## 課題 1
東日本大震災と科学技術に関する文書によると、社会に対して自らの研究の意義を説明する責任を負うのはどのような者ですか。
## 課題 2
東日本大震災と科学技術に関する文書の最後の文に続けて、本文を書き継いでください。

資料4-2 基本論点(分野別委員会からの意見をそのまま記載)

視点1 東日本大震災についての科学技術・学術の観点からの検証

1 社会の要請を十分に認識する必要性

  • 一般社会と専門科学者集団の対話が不足しているため、研究者等が社会からの要請を十分に認識していないのではないか。研究者等は学術の深化と科学技術の進展に努めるにとどまらず、多様な手段により自ら積極的に社会から学び、社会リテラシーを向上させることが必要ではないか。
  • また、国民の負託を受け公的資金を得て研究を行う者は、その意味を十分に認識するとともに、機会を捉えて社会に対し自らの研究の意義を説明する責任を負う。
  • 我が国の将来を支え、社会が要請する多様な人材の育成が必要。

視点1 1

  • 科学技術の推進に当たって社会との関係のあり方を検討することが重要であり、個人、機関、集団間で研究分野を超えた情報及び意見の相互交換・合意形成を図るとともに、自然科学のみならず、人文科学や社会科学の視点も取り入れつつ、社会システム・制度改革を一体的に推進することが重要である。(環エネ)
  • 様々な社会的課題に対する技術開発の必要性が大きなモチベーションになって(of-IT(情報科学技術の高度化)の)技術開発が推進され、大きな成果やイノベーション創出に繋がるという点をしっかりと認識したうえで研究開発投資を進めていく必要がある。<推進方策P4>(情報)
  • 社会への発信・対話については、各研究分野や各研究者、コミュニティの代表または拠点となりうる学協会や大学、大学共同利用機関、独立行政法人等が一定の役割を担うと考えられる。<推進方策P17>(情報)
  • ナノテクノロジー・科学技術に対する、社会からの期待を踏まえ、問題解決を起点として、研究開発課題を戦略的に重点化する。(ナノ)
  • ハザード評価などの科学技術的成果の普及に関して,市民の防災リテラシが向上するような方法で取り組む必要がある。(防災)

 

2 地震・防災に関する従来の取組方針の検証

  • 今般の大地震発生の可能性を追究できなかった理由について十分な検証を行うことが必要。常に研究体制の見直しが求められる中で、これまでの取組について不十分なところはどこか(焼け太りと言われないこと)。地震、防災にかかわる直接の専門家のみならず人文・社会科学分野も含め、総合的、学際的取組の強化が必要ではないか。

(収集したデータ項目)

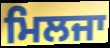
ਮਿਲਜਾ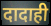
दादाहीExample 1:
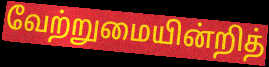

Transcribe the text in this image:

வேற்றுமையின்றித்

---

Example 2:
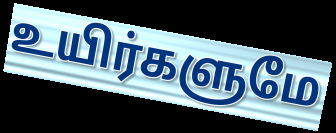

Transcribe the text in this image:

உயிர்களுமே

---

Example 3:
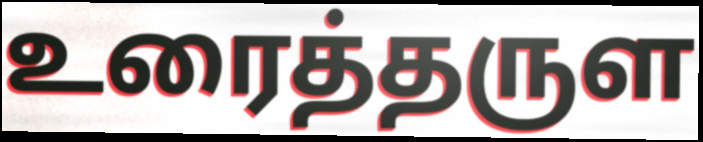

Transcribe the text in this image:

உரைத்தருள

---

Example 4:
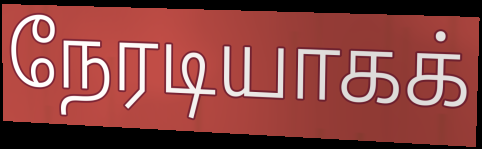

## 回答 1
国民の負託を受け、公的資金を得て研究を行う者です。

## 回答 2
  • 国民の生命や財産を守るために真に何が必要かを追求。一般社会の声を十分に取り入れる。

視点1 2

  • 地球環境問題の解決のためには、単に各現象を解決する技術の確立のみならず、社会構造、都市構造、水利権や土地利用および経済活動を包含する、より大きな社会・経済的な観点からの取り組みが必要である。(環エネ)
  • 地震・津波等の大規模自然災害に関する防災・減災を巡る問題点は多岐にわたるが、例えば地震・津波等の被害予測等の限界、社会のパイプラインとなるインフラやシステムの機能不全、防災オペレーションに欠かせない関連情報の集約についての混乱、さらには風評被害等の問題点が指摘される。東日本大震災においては、こうした問題点が顕著に見られた。情報科学技術においても災害等に強いITシステムの構築、地震・津波等の被害軽減のための高度なシミュレーション、IT統合システムの防災オペレーションへの応用、風評被害等を避けるためのリアルタイムメディア解析技術の構築などにより、課題達成に貢献することが期待される。<推進方策P8>(情報)
  • 東日本大震災によって被災地域の情報通信インフラが瓦解したため社会の重要なライフラインであるITシステムが複合的な機能不全に陥った。重要な情報の消失等の問題も起こった。このような災害に対する脆弱性を改善するために、ダメージを回避して、システムとして最低限の機能を維持し、自己調整・自己修復等のできる情報システムが必要となる。そのためには、個人の認識に係るシステムの平時と非常時の使い分け、例えば平時には重視されるプライバシーについて、非常時には特別措置を可能にすることなどが求められる。<推進方策P9>(情報)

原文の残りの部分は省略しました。